Records from a data source

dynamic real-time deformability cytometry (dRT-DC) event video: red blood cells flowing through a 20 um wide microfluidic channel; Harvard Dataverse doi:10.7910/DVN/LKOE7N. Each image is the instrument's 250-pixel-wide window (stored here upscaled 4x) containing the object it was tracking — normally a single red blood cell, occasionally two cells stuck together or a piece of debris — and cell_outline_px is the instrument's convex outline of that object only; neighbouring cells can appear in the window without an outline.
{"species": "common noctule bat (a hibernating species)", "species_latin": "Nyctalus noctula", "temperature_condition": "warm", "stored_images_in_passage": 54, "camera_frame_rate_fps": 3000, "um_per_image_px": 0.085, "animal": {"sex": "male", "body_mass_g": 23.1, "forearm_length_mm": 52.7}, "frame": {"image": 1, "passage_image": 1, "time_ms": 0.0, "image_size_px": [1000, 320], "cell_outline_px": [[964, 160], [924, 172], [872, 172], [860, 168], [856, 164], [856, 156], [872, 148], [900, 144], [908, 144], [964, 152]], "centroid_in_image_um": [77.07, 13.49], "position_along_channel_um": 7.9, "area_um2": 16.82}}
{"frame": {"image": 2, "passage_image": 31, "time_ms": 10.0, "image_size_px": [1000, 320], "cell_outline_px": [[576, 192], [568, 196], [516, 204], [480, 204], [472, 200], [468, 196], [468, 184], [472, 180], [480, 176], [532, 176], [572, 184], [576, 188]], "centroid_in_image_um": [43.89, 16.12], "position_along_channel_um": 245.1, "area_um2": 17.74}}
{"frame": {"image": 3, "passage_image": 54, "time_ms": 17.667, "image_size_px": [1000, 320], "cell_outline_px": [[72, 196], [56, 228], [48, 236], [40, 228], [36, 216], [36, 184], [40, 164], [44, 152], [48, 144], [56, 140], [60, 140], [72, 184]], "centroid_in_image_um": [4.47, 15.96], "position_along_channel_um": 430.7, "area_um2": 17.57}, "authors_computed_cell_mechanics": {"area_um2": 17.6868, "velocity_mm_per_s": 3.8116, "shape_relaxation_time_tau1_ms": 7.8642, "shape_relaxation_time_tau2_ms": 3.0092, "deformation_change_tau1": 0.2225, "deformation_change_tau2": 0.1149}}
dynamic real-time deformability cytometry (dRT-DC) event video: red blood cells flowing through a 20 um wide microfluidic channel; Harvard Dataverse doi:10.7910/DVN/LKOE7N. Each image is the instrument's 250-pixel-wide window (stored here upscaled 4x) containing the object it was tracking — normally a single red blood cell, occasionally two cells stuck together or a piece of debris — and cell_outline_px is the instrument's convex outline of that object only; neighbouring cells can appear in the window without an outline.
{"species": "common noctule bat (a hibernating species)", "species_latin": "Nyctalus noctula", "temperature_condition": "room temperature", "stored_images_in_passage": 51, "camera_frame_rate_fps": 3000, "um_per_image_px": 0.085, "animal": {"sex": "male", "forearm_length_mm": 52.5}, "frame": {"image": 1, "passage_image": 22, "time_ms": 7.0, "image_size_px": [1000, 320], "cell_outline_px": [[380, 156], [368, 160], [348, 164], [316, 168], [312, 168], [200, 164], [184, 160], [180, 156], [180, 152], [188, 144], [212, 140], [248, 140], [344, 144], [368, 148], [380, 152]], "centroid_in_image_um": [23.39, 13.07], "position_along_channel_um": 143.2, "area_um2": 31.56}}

GIVEN REQUEST: Using the exact wording, write out all of the records.

EXERCISE OUTPUT:
dynamic real-time deformability cytometry (dRT-DC) event video: red blood cells flowing through a 20 um wide microfluidic channel; Harvard Dataverse doi:10.7910/DVN/LKOE7N. Each image is the instrument's 250-pixel-wide window (stored here upscaled 4x) containing the object it was tracking — normally a single red blood cell, occasionally two cells stuck together or a piece of debris — and cell_outline_px is the instrument's convex outline of that object only; neighbouring cells can appear in the window without an outline.
{"species": "common noctule bat (a hibernating species)", "species_latin": "Nyctalus noctula", "temperature_condition": "warm", "stored_images_in_passage": 54, "camera_frame_rate_fps": 3000, "um_per_image_px": 0.085, "animal": {"sex": "male", "body_mass_g": 23.1, "forearm_length_mm": 52.7}, "frame": {"image": 1, "passage_image": 1, "time_ms": 0.0, "image_size_px": [1000, 320], "cell_outline_px": [[964, 160], [924, 172], [872, 172], [860, 168], [856, 164], [856, 156], [872, 148], [900, 144], [908, 144], [964, 152]], "centroid_in_image_um": [77.07, 13.49], "position_along_channel_um": 7.9, "area_um2": 16.82}}
{"frame": {"image": 2, "passage_image": 31, "time_ms": 10.0, "image_size_px": [1000, 320], "cell_outline_px": [[576, 192], [568, 196], [516, 204], [480, 204], [472, 200], [468, 196], [468, 184], [472, 180], [480, 176], [532, 176], [572, 184], [576, 188]], "centroid_in_image_um": [43.89, 16.12], "position_along_channel_um": 245.1, "area_um2": 17.74}}
{"frame": {"image": 3, "passage_image": 54, "time_ms": 17.667, "image_size_px": [1000, 320], "cell_outline_px": [[72, 196], [56, 228], [48, 236], [40, 228], [36, 216], [36, 184], [40, 164], [44, 152], [48, 144], [56, 140], [60, 140], [72, 184]], "centroid_in_image_um": [4.47, 15.96], "position_along_channel_um": 430.7, "area_um2": 17.57}, "authors_computed_cell_mechanics": {"area_um2": 17.6868, "velocity_mm_per_s": 3.8116, "shape_relaxation_time_tau1_ms": 7.8642, "shape_relaxation_time_tau2_ms": 3.0092, "deformation_change_tau1": 0.2225, "deformation_change_tau2": 0.1149}}
dynamic real-time deformability cytometry (dRT-DC) event video: red blood cells flowing through a 20 um wide microfluidic channel; Harvard Dataverse doi:10.7910/DVN/LKOE7N. Each image is the instrument's 250-pixel-wide window (stored here upscaled 4x) containing the object it was tracking — normally a single red blood cell, occasionally two cells stuck together or a piece of debris — and cell_outline_px is the instrument's convex outline of that object only; neighbouring cells can appear in the window without an outline.
{"species": "common noctule bat (a hibernating species)", "species_latin": "Nyctalus noctula", "temperature_condition": "room temperature", "stored_images_in_passage": 51, "camera_frame_rate_fps": 3000, "um_per_image_px": 0.085, "animal": {"sex": "male", "forearm_length_mm": 52.5}, "frame": {"image": 1, "passage_image": 22, "time_ms": 7.0, "image_size_px": [1000, 320], "cell_outline_px": [[380, 156], [368, 160], [348, 164], [316, 168], [312, 168], [200, 164], [184, 160], [180, 156], [180, 152], [188, 144], [212, 140], [248, 140], [344, 144], [368, 148], [380, 152]], "centroid_in_image_um": [23.39, 13.07], "position_along_channel_um": 143.2, "area_um2": 31.56}}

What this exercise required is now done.